Questions on the material:
A - In the neighborhood profile, how big is Discovery Park?
B - Return the part of the neighborhood profile from "Rising 456 feet" up to and including "UW biology students.", copied word for word.

Provided passage:
Betty Bowen Viewpoint

Magic Wheels

Magic Wheels

Rising 456 feet above downtown, Queen Anne Hill features historic “Queen Anne” style homes and spectacular views. Its Uptown area, below the slope, is a cultural nexus and home to Seattle Center. Nearby Magnolia, built on two hills and a valley, is a peninsula with three bridges. Its 530-acre Discovery Park offers a living laboratory of beaches, meadows and forest groves for UW biology students.

Some Neighborhood Notables

With offices on West Mercer Street in Queen Anne, Decide.com, developed by four UW alumni,  is an on-line shopping tool that tracks the price cycles of popular consumer items.

Dr. Christopher Elias, former president and CEO of PATH, a Seattle non-profit dedicated to global health, is President for Global Development at the Bill and Melinda Gates Foundation. He holds a Master of Public Health in health services from the UW.

Juggling to run a small business with a full-time day job as a Boeing engineer, UW alum Steven Stone opened Sound Spirits in the Interbay neighborhood, Seattle’s first craft distillery since Prohibition, in fall 2010. “Rocket science by day and rocket fuel at night,” jokes Steven.

MFA graduate George Rodriguez spent nine months traveling through Asia, South America and Europe as a Bonderman Travel Fellow, an experience that has expanded his world view as a ceramicist. He is currently a resident artist at Pottery Northwest in Lower Queen Anne.

Shannon Nichol, ASLA, a  graduate of the UW Bachelors of Landscape Architecture Program, designed the Bill and Melinda Gates Foundation Campus in lower Queen Anne, where sustainable green spaces featuring native plants are used to connect the campus with the Seattle Center and the surrounding buildings.

The original Queen Anne Public Library was designed by Professor Harlan Thomas, director of the UW School of Architecture from 1926 to 1940.

Renovation of the Magnolia Public Library was led by a team of UW College of the Built Environment graduates, who received awards from AIA Washington and Historic Seattle for their design.

Gary Locke, who resided in Queen Anne while Governor of Washington, is currently US Ambassador to China. The Gary Locke Endowed Fellowship at the UW supports students pursuing careers in public service with special preference given to students of Pacific Islander backgrounds.

Robert Ronald Leisy, ’68, who grew up in Queen Anne, is one of eight University of Washington alumni who have received the Medal of Honor, in his case posthumously.

Hank Ketchum, the American cartoonist who created the Dennis the Menace comic strip, attended Queen Anne High School and the University of Washington.

Betty Bowen Viewpoint on Queen Anne is named for the the American journalist and art promoter who earned an English degree from the UW. Bowen helped to found Seattle Art Museum and worked to make Pike Place Market an historic site. She was also an original member of the Seattle Arts Commission, the Pacific Northwest Arts and Crafts Center, and the Allied Arts Historic Preservation Committee.

In 2006, students from the Green Futures Research & Design Lab of the UW Department of Landscape Architecture joined together with the Magnolia community and Seattle Public Utilities to explore possibilities for resource-conserving planting strips along 34th Ave. West.

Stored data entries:
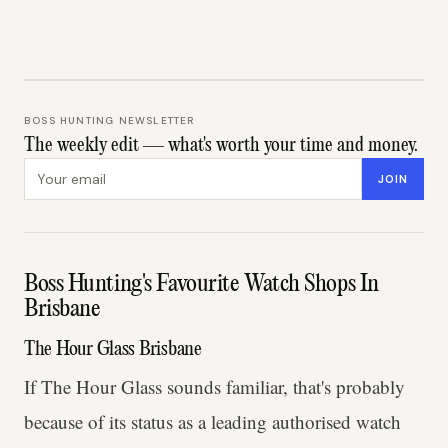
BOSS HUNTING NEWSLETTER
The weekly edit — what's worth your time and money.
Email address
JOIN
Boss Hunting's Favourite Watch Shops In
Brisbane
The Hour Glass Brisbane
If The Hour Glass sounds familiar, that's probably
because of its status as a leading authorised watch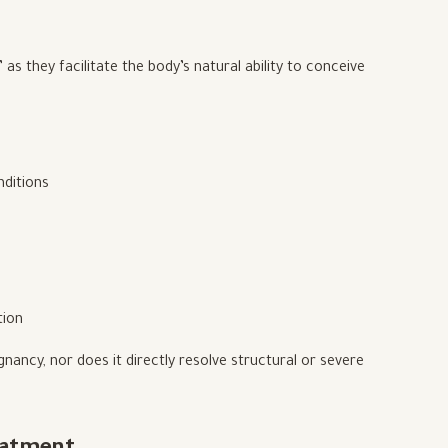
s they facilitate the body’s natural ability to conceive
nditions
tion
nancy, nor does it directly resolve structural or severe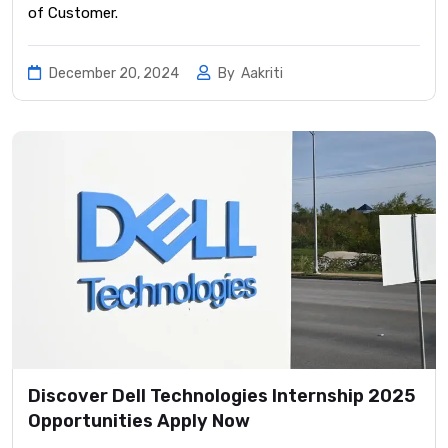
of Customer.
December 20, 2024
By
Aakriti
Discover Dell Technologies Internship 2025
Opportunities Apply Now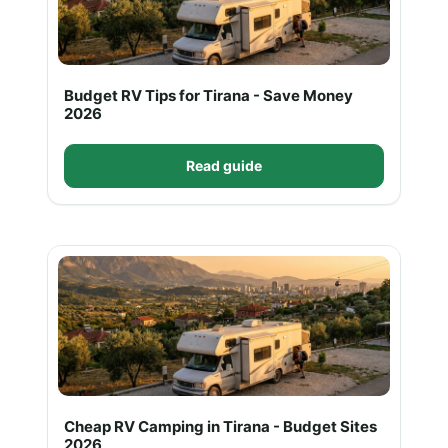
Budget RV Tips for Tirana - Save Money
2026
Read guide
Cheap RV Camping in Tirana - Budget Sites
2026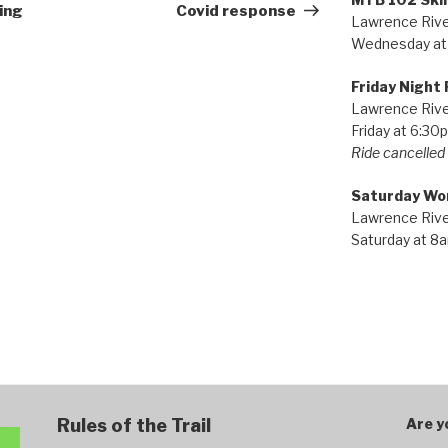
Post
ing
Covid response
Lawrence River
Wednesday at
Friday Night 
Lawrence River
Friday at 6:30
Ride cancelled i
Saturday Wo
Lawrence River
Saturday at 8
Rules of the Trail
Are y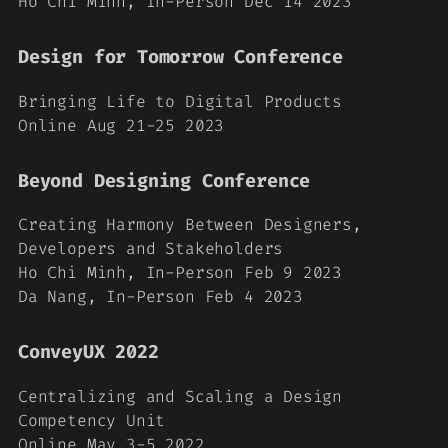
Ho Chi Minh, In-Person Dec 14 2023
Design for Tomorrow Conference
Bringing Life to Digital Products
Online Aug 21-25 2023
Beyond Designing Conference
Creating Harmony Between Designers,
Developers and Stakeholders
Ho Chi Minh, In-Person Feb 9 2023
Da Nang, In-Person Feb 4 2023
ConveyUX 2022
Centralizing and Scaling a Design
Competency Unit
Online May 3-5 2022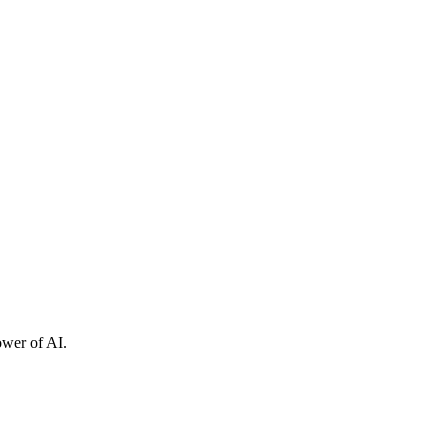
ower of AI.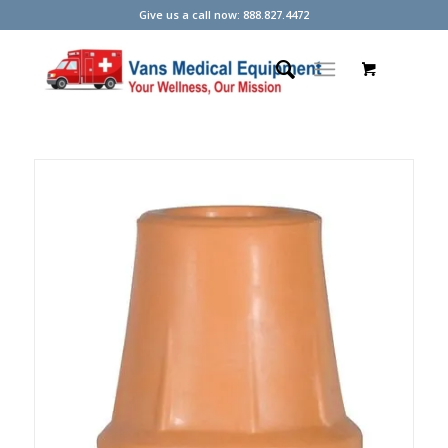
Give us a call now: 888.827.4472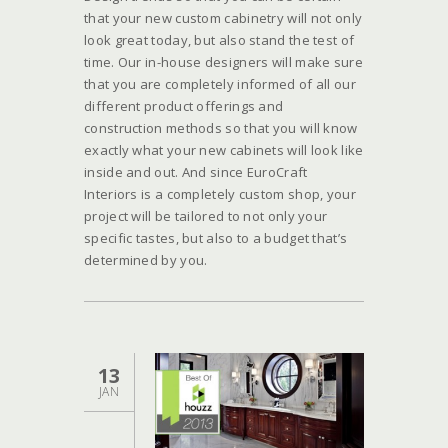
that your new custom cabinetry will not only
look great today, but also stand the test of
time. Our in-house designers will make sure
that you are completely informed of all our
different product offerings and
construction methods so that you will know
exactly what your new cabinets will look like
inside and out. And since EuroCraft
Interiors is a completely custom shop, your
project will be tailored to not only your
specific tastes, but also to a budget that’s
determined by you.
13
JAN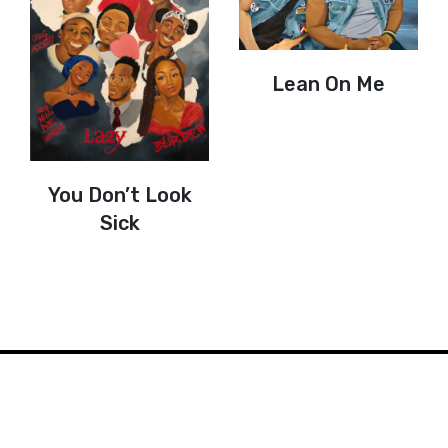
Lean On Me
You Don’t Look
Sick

* * *

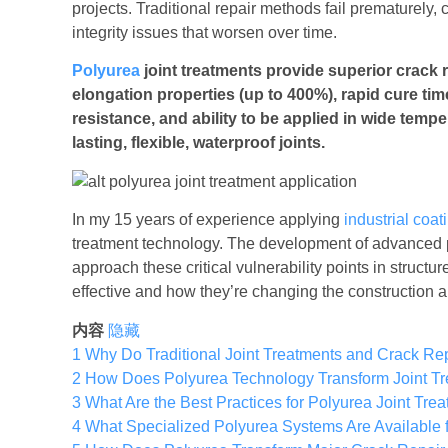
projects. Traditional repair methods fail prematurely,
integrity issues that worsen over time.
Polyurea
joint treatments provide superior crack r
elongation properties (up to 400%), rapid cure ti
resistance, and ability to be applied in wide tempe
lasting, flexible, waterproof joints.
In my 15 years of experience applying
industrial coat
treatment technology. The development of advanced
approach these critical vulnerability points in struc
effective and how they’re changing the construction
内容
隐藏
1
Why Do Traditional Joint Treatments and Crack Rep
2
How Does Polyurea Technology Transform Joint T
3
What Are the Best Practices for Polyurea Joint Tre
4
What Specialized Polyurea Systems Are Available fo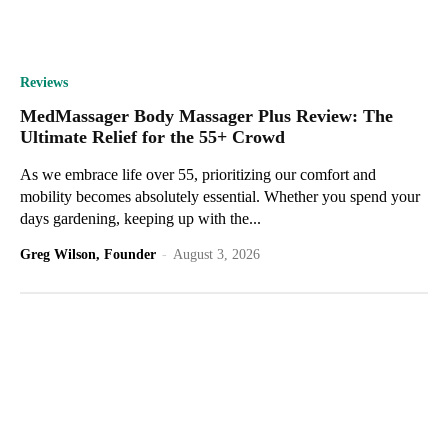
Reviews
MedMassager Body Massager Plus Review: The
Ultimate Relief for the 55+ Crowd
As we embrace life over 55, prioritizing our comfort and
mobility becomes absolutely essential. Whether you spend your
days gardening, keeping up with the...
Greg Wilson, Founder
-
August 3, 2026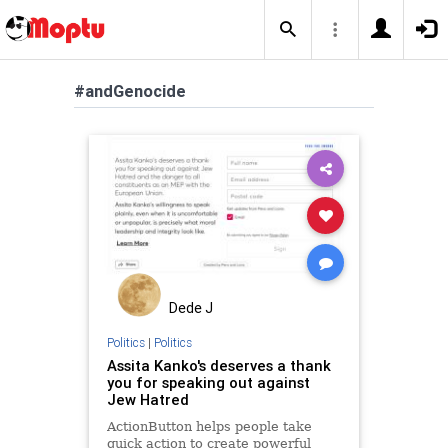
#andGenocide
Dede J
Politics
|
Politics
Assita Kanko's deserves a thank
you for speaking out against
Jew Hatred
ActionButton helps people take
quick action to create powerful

Written responses:
A - 530 acres

B -
Rising 456 feet above downtown, Queen Anne Hill features historic “Queen Anne” style homes and spectacular views. Its Uptown area, below the slope, is a cultural nexus and home to Seattle Center. Nearby Magnolia, built on two hills and a valley, is a peninsula with three bridges. Its 530-acre Discovery Park offers a living laboratory of beaches, meadows and forest groves for UW biology students.